Kulturunternehmen der neuen Art

Das RadialSystem feiert mit Party und Aufführung sein dreijähriges Bestehen

Berlin, 07/09/2009

Als am 9. September 2006 das RadialSystem als neuer Berliner Spielort seine Türen öffnete, waren alle begeistert vom qualitätvollen architektonischen Umbau des einstigen Pumpwerks und von Jochen Sandigs künstlerischem Konzept. Ob das auf privater Basis initiierte Haus finanziell überleben würde, da teilten sich die Meinungen schon. Einhellig waren sie nur über den künstlerischen Zugewinn für die Hauptstadt. Eigentlich war Sandig 1990 von Esslingen nach Berlin gekommen, um Psychologie und Philosophie zu studieren. Dann leckte er Blut am Kunstmanagement: Nach Anfängen beim Tacheles gründete er mit Sasha Waltz die Compagnie Sasha Waltz & Guests und als freie Produktionsstätte die Sophiensaele. Was er anpackte, gelang. Sein größter Coup indes wurde, mit dem Kommunikations- und Musikwissenschaftler Folkert Uhde gemeinsam, der Aufbau des RadialSystems nahe dem Ostbahnhof zu einer selbst international ersten Adresse für den künstlerischen Dialog.

So wie Industriedenkmal und gläserner Anbau architektonisch eine Synthese eingehen, spannt auch Sandigs Konzept den Bogen weit, sind ihm Genregrenzen fremd. Dialogisches Prinzip nennt er es, wenn tradierte Kunst und Experiment aufeinandertreffen und sich gegenseitig anregen. Neben Sasha Waltz & Guests zählen daher auch die Akademie für Alte Musik, das Solistenensemble Kaleidoskop und Vocalconsort Berlin nicht nur zu den residenten Kompanien, sondern treten regelmäßig auch miteinander auf. Gerade diesem Zusammenspiel verdanken sich reizvolle Projekte der vergangenen drei Jahre, darunter das choreografische Konzert „4 Elemente – 4 Jahreszeiten“. Auch die Reihe „Nachtmusiken“, bei der man entspannt auf Yogamatten liegend zuhören kann, ist ein ungewöhnliches Format. In der „Barock Lounge“ als weiterer Reihe treffen Barockklang und Verfremdung durch DJs aufeinander, beliebt sind ebenso die „Radialen Familientage“. Einmal wöchentlich trainiert die Kindertanzkompanie, jüngstes Hausensemble ist die TanzZeit-Jugendkompanie.

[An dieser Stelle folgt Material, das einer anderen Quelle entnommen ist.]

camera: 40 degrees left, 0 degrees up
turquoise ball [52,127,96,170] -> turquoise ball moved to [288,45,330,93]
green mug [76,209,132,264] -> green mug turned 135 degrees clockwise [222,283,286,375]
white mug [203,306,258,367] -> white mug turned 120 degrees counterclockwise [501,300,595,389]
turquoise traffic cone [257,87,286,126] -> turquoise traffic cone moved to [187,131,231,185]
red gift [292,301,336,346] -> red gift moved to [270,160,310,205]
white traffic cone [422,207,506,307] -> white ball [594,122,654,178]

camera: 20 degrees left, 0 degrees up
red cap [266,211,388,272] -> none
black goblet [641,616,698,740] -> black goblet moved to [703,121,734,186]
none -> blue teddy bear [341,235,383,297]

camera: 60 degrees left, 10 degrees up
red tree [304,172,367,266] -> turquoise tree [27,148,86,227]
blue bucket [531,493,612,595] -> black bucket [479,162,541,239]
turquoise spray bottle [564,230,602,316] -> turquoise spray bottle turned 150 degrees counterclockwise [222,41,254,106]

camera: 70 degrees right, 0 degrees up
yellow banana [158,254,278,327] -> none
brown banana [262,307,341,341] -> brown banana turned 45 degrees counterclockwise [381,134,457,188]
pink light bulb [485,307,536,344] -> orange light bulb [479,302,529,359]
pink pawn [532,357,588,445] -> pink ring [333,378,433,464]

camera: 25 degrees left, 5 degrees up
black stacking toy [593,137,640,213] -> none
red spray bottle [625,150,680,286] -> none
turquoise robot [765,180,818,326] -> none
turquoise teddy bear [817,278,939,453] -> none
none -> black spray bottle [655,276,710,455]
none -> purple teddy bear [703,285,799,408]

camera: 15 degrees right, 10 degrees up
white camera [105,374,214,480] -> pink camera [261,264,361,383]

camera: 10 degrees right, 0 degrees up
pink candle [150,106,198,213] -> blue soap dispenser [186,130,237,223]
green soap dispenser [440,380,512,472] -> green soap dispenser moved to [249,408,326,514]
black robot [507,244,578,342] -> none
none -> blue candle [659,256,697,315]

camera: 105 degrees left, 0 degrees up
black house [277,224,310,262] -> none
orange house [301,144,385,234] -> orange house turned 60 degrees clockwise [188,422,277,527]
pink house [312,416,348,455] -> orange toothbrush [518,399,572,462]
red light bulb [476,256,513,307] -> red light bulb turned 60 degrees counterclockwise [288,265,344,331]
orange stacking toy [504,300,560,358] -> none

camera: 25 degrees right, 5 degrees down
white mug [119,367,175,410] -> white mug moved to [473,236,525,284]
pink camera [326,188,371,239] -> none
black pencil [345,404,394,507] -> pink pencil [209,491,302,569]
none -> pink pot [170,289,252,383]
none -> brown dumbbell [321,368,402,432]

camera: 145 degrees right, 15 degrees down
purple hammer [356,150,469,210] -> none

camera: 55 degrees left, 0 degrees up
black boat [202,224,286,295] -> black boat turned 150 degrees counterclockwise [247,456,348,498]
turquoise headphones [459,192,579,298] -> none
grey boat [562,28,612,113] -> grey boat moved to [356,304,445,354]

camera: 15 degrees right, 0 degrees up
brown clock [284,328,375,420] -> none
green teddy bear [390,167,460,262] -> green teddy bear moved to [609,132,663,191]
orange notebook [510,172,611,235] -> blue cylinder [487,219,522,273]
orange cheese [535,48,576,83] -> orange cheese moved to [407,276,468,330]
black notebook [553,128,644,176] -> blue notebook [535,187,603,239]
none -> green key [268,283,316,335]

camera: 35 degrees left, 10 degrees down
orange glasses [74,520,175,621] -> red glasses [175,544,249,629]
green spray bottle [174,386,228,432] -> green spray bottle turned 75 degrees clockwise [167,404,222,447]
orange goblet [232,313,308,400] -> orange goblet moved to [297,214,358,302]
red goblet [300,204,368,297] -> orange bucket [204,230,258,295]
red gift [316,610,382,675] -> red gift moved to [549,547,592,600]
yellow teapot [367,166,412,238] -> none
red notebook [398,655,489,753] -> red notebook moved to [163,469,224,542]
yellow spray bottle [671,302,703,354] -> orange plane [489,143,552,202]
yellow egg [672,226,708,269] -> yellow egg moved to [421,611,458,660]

Eindrucksvoll liest sich die Liste der bisherigen Gastkünstler, von Christa Wolf bis Angela Winkler und Barbara Sukowa, von William Forsythe bis zu Tänzern der Pariser Oper, von Katie Melua bis Wir sind Helden. Kulturpartnerschaften in Europa und, für das im Oktober geplante „Hybrid Arts Fest – Australia“, bis nach Sydney ermöglichen diese Vielfalt, Partnerunternehmen wie Berliner Wasserbetriebe, Stiftung Deutsche Klassenlotterie, Dussmann unterstützen sie. Denn Geld ist knapp in privaten Unternehmen dieser Art, auch wenn sich die Auslastung von 71,5 Prozent 2006 auf 80,3 Prozent 2008 steigerte. Zu 43 Prozent kam der Jahresumsatz 2008 aus Ticketeinnahmen, zu 30 Prozent aus Vermietung an Partner aus Politik, Wirtschaft, Kultur - auch dies gehört zum dialogischen Prinzip. Nachhaltige Absicherung des RadialSystems in die Zukunft und ein mögliches Tandem aus Sophiensaelen und RadialSystems stehen als nächste Aufgaben an.

Zuvor wird jedoch das eigene Jubiläum gefeiert. Am 9.9. steigt ab 21 Uhr eine Geburtstagsparty mit künstlerischen Highlights. In den „Radialen Nächten“ vom 10.-12.9. und auf allen Ebenen des Kunstkleinods treten die Ensembles des Hauses auf. Sasha Waltz & Guests zeigen ausgewählte Szenen ihrer „Dialoge 09 - Neues Museum“, zu sehen sind beide Jugentanzkompanien, zu hören die Geigerin Midori Seiler und der Pianist Christian Rieger. Die Wasser der Spree rauschen dazu.